Problem description: Reproduce each of the rows below character for character, with no changes, additions, or omissions.

The input:
Start of Block
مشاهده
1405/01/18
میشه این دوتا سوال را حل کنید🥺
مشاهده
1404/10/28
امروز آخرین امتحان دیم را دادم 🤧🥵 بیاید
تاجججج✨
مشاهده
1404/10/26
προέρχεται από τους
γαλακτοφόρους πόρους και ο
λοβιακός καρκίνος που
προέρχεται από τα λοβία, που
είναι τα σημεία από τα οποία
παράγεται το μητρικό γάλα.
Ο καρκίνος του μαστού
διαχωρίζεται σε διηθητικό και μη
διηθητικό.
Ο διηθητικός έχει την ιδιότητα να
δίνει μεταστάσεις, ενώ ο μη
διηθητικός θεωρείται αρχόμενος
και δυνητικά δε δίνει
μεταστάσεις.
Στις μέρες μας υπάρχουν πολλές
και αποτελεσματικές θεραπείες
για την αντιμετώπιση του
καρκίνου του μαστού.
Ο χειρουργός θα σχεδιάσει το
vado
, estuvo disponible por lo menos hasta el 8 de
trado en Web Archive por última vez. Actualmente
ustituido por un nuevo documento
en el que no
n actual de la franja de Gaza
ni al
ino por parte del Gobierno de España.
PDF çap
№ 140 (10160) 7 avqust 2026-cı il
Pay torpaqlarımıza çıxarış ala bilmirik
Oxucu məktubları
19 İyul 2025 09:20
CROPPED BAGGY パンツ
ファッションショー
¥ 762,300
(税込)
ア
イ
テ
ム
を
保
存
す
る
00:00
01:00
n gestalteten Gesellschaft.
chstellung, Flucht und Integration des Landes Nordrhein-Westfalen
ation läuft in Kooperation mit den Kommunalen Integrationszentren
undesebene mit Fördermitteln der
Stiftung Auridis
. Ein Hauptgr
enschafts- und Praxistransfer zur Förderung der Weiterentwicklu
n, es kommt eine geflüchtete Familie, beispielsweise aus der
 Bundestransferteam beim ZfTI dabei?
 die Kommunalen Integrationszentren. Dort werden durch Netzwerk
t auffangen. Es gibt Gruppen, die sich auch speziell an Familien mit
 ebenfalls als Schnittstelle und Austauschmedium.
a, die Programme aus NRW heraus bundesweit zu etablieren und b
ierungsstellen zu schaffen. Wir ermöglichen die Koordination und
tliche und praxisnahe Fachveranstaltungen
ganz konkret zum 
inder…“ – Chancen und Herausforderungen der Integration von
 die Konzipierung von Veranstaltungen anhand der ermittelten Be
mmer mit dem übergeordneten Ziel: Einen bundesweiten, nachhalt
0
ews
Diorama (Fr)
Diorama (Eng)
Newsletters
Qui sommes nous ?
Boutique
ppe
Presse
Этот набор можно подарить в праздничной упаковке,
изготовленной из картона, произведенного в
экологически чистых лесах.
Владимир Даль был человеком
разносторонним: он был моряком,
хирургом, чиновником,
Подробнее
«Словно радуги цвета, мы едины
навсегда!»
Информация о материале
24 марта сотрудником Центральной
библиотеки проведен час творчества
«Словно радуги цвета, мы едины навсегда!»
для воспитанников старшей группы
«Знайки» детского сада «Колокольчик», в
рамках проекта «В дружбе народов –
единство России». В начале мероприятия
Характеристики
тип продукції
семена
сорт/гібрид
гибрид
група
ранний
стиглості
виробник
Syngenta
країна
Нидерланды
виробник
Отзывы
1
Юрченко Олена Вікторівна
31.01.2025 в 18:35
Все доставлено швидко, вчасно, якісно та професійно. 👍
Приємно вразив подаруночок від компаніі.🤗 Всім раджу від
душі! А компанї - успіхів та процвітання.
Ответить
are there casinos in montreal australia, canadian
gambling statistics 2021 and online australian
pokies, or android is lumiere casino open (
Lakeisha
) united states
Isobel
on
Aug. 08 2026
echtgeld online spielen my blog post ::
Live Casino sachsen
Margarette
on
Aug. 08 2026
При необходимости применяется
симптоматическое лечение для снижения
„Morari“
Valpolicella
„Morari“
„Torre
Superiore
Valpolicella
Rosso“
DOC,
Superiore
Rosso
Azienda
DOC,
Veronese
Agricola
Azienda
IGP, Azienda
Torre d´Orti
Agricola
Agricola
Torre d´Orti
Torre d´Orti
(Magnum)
End of Block
Answer to the exercise:
مشاهده
1405/01/18
میشه این دوتا سوال را حل کنید🥺
مشاهده
1404/10/28
امروز آخرین امتحان دیم را دادم 🤧🥵 بیاید
تاجججج✨
مشاهده
1404/10/26
προέρχεται από τους
γαλακτοφόρους πόρους και ο
λοβιακός καρκίνος που
προέρχεται από τα λοβία, που
είναι τα σημεία από τα οποία
παράγεται το μητρικό γάλα.
Ο καρκίνος του μαστού
διαχωρίζεται σε διηθητικό και μη
διηθητικό.
Ο διηθητικός έχει την ιδιότητα να
δίνει μεταστάσεις, ενώ ο μη
διηθητικός θεωρείται αρχόμενος
και δυνητικά δε δίνει
μεταστάσεις.
Στις μέρες μας υπάρχουν πολλές
και αποτελεσματικές θεραπείες
για την αντιμετώπιση του
καρκίνου του μαστού.
Ο χειρουργός θα σχεδιάσει το
vado
, estuvo disponible por lo menos hasta el 8 de
trado en Web Archive por última vez. Actualmente
ustituido por un nuevo documento
en el que no
n actual de la franja de Gaza
ni al
ino por parte del Gobierno de España.
PDF çap
№ 140 (10160) 7 avqust 2026-cı il
Pay torpaqlarımıza çıxarış ala bilmirik
Oxucu məktubları
19 İyul 2025 09:20
CROPPED BAGGY パンツ
ファッションショー
¥ 762,300
(税込)
ア
イ
テ
ム
を
保
存
す
る
00:00
01:00
n gestalteten Gesellschaft.
chstellung, Flucht und Integration des Landes Nordrhein-Westfalen
ation läuft in Kooperation mit den Kommunalen Integrationszentren
undesebene mit Fördermitteln der
Stiftung Auridis
. Ein Hauptgr
enschafts- und Praxistransfer zur Förderung der Weiterentwicklu
n, es kommt eine geflüchtete Familie, beispielsweise aus der
 Bundestransferteam beim ZfTI dabei?
 die Kommunalen Integrationszentren. Dort werden durch Netzwerk
t auffangen. Es gibt Gruppen, die sich auch speziell an Familien mit
 ebenfalls als Schnittstelle und Austauschmedium.
a, die Programme aus NRW heraus bundesweit zu etablieren und b
ierungsstellen zu schaffen. Wir ermöglichen die Koordination und
tliche und praxisnahe Fachveranstaltungen
ganz konkret zum 
inder…“ – Chancen und Herausforderungen der Integration von
 die Konzipierung von Veranstaltungen anhand der ermittelten Be
mmer mit dem übergeordneten Ziel: Einen bundesweiten, nachhalt
0
ews
Diorama (Fr)
Diorama (Eng)
Newsletters
Qui sommes nous ?
Boutique
ppe
Presse
Этот набор можно подарить в праздничной упаковке,
изготовленной из картона, произведенного в
экологически чистых лесах.
Владимир Даль был человеком
разносторонним: он был моряком,
хирургом, чиновником,
Подробнее
«Словно радуги цвета, мы едины
навсегда!»
Информация о материале
24 марта сотрудником Центральной
библиотеки проведен час творчества
«Словно радуги цвета, мы едины навсегда!»
для воспитанников старшей группы
«Знайки» детского сада «Колокольчик», в
рамках проекта «В дружбе народов –
единство России». В начале мероприятия
Характеристики
тип продукції
семена
сорт/гібрид
гибрид
група
ранний
стиглості
виробник
Syngenta
країна
Нидерланды
виробник
Отзывы
1
Юрченко Олена Вікторівна
31.01.2025 в 18:35
Все доставлено швидко, вчасно, якісно та професійно. 👍
Приємно вразив подаруночок від компаніі.🤗 Всім раджу від
душі! А компанї - успіхів та процвітання.
Ответить
are there casinos in montreal australia, canadian
gambling statistics 2021 and online australian
pokies, or android is lumiere casino open (
Lakeisha
) united states
Isobel
on
Aug. 08 2026
echtgeld online spielen my blog post ::
Live Casino sachsen
Margarette
on
Aug. 08 2026
При необходимости применяется
симптоматическое лечение для снижения
„Morari“
Valpolicella
„Morari“
„Torre
Superiore
Valpolicella
Rosso“
DOC,
Superiore
Rosso
Azienda
DOC,
Veronese
Agricola
Azienda
IGP, Azienda
Torre d´Orti
Agricola
Agricola
Torre d´Orti
Torre d´Orti
(Magnum)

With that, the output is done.